After 30 minutes on the floor, the woman retreated to the end of the gym, sweat streaking down her left temple. While catching her breath, she bent over, put her hands to her knees and looked on at what she had assembled. What she saw was promising. She saw energy – a joyful aura. But to Springfield College’s new professor of dance Sarah Zehnder, something was still missing.
Along with the birth of basketball, and the heavy historical presence of volleyball there is also a hidden, yet rich history of dancing at Springfield College. The art found its niche on Alden Street when its pioneer, a man named Ted Shawn, settled at the institution in 1932 and scattered the seeds of modern dance upon the campus. Shawn formed an all-male group out of Springfield athletes and established “Ted Shawn and His Men Dancers” in the spring of 1933, his first semester as a professor. The group would reign for seven years up in the Berkshires, at their home stage in Jacob’s Pillow, presently a world renowned dancing center.
“His mission was to show that there was tremendous athleticism and grace in modern dance, which hadn’t [received] much attention or respect,” said Martin Shell, Chair of Visual and Performing Arts.
With the performances of Shawn and his men, Springfield College’s dancing culture boomed between 1933 and 1940, and held its prominence for decades following. But even the greatest tenures can wear away. The school’s dance program has lived on ever since, but with the growth of the campus, its presence and its platforms slowly melted into the institution’s background. Woods Hall was demolished in 2008 to make room for the Flynn Campus Union. In 2010, Judd was renovated for the YMCA, and the institution lost another location for dancing in the building’s east wing. With space decreased over time, Springfield has lost enrollment over the years to programs from other schools.

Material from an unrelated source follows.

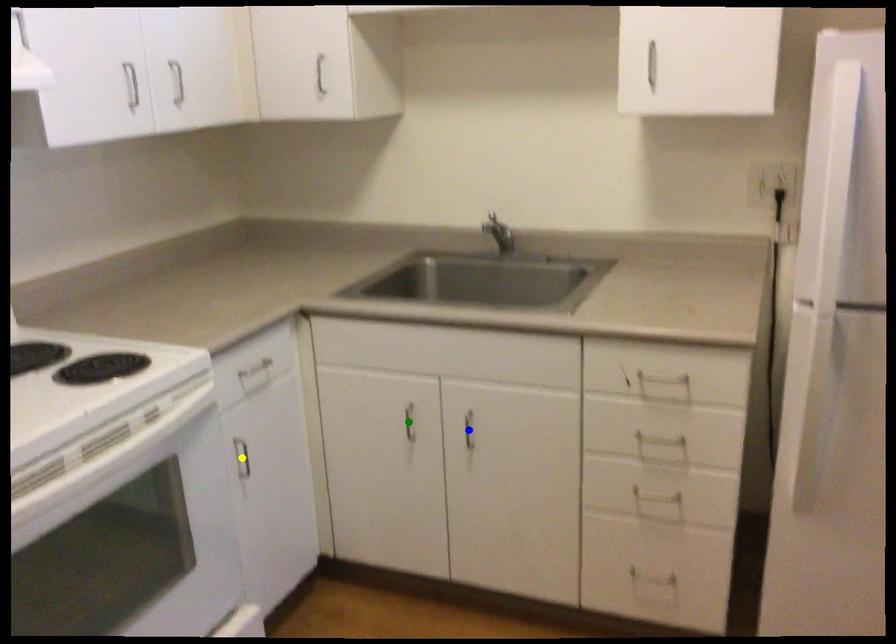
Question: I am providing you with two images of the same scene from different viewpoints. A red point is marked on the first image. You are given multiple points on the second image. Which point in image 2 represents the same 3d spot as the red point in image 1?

“Our performing arts program has had its difficulty with its profile on campus,” Shell said.
Heading into the spring of 2017, the college needed an instructor to rejuvenate a program with little space to grow.
Although the program doesn’t have an official home, the performing arts department still believes it can gain traction in different ways, and restore the program to heights of its former glory. That all begins with an instructor leading the charge.
With the abrupt silence of Charlie Puth’s Attention, Sarah Zehnder’s class ceased their pirouettes. It was time to break it all down. Zehnder, however wanted to start with falling.
“We have to emphasize our breath,” she said. “Exhale when you go to the floor.”
Zehnder proceeded to have one of her students demonstrate a pirouette and fall in one motion. The student pirouetted, stepped, and stumbled a bit before planting.
“Good, now do the rest,” said Zehnder. “Your steps have to be quick.”
The student tried again, and finished her fall, despite some tension.
“Yes!” Zehnder applauded. “Now imagine if you had breathed.”
Zehnder stressed to her class to dance with a fearlessness.
“Only when we take risks can we know how to achieve it,” she said.
Before proceeding Zehnder demonstrated the fall one last time. The pirouette. The step. The fall. One fluid motion.
“She makes it look so easy,” one of her students in the back noted quietly.
Born and raised in Northwest Ohio, Zehnder did not begin dancing until later in her childhood. She didn’t live the life where she lived in a dance studio since she was three.
Growing up, Zehnder, under cover of darkness, would sneak downstairs during the late nights and early mornings and sharpen her hip hop skills in secret. For a few perfect hours, she would indulge herself in MTV videos, tapes she was banned by her parents from viewing, and would practice the moonwalk until she felt like the King of Pop himself.
Once she found her footing in dancing she began attending workshops and demonstrated a skill that earned her the scholarship out of high school that helped send her to train further in hip hop in California for commercial dancing. After six months in the Golden State, Zehnder returned east to enroll in college and expanded her knowledge in contemporary dancing to create a fusion of a dancing backgrounds.
After tireless ambition, Zehnder, a dancing enthusiast with hopes and dreams of making a difference, has followed in Ted Shawn’s footsteps, and has arrived at Alden Street.
Zehnder wants to continue her success, and help expand the campus culture and connections for the better. To her, what was missing from Jason Aryeh’s session on Friday was the Springfield College student involvement. She believes the combination of students with community members would be revolutionary.
“There’s less of a sense of community between the college and the community,” said Zehnder. “The college feels very isolated. There’s all these wonderful things happening on campus – and there are outreach events on campus like Humanics In Action, but that’s only once a year. I want there to be more of an exchange.”
Zehnder’s plan is to create as many opportunities through dance for the campus and city community to unite. She will begin these efforts with the upcoming December concerts on the 8th through the 10th. Zehnder hopes to hold two master classes during the weekend that will be run by her company, Zehnder Dance, and a pop class that will be open to the entire community. Dancing demands a certain looseness and high energy. Zehnder hopes to use such attributes found within the college’s culture to connect it with its surrounding neighborhood. Her hope is that the sessions along with the shows, will provide a full-day experience for the community and college to further bond.
“I don’t want the dance program here to be just an on-campus happening,” Zehnder said. “I want more community involvement. Dance is about community, and communicating with each other and sharing. It’s important that we come together and enjoy being with other people.”
Shell is pleased with the work Zehnder has put forth so far.
“She’s already generated a tremendous amount of excitement and enthusiasm about dance courses and co-curricular dance experience,” said Shell. “She’s a very engaging and dynamic instructor. She’s very good at the healthy training of a dancer, so you can train without injury and sustain the body through the work.”
Zehnder understands that Springfield College is an institution that preaches the value of spirit, mind, and body. She attributes the same to the art of dancing and refuses to let it go ignored.
“The arts are so important,” she said. “To ignore Ted Shawn and the Jacob’s Pillow festivals – to ignore all that history and not support dance is like ignoring the basketball history and not having a basketball team.”
It has been just two months since the commencement of the school year, and already has Zehnder made an impact that is poised to make a lasting effect and revolutionize the college’s culture for the better.
“The class that I’ve taken with her [jazz and technique], has been one of the best experiences of my life,” said freshman student Alexandra MacPherson. “I’ve never been pushed so hard, but I’ve still had fun, and still love what I do. From day one of the class I’ve felt welcome and not afraid of anything. I can’t wait to see and what experiences come next.”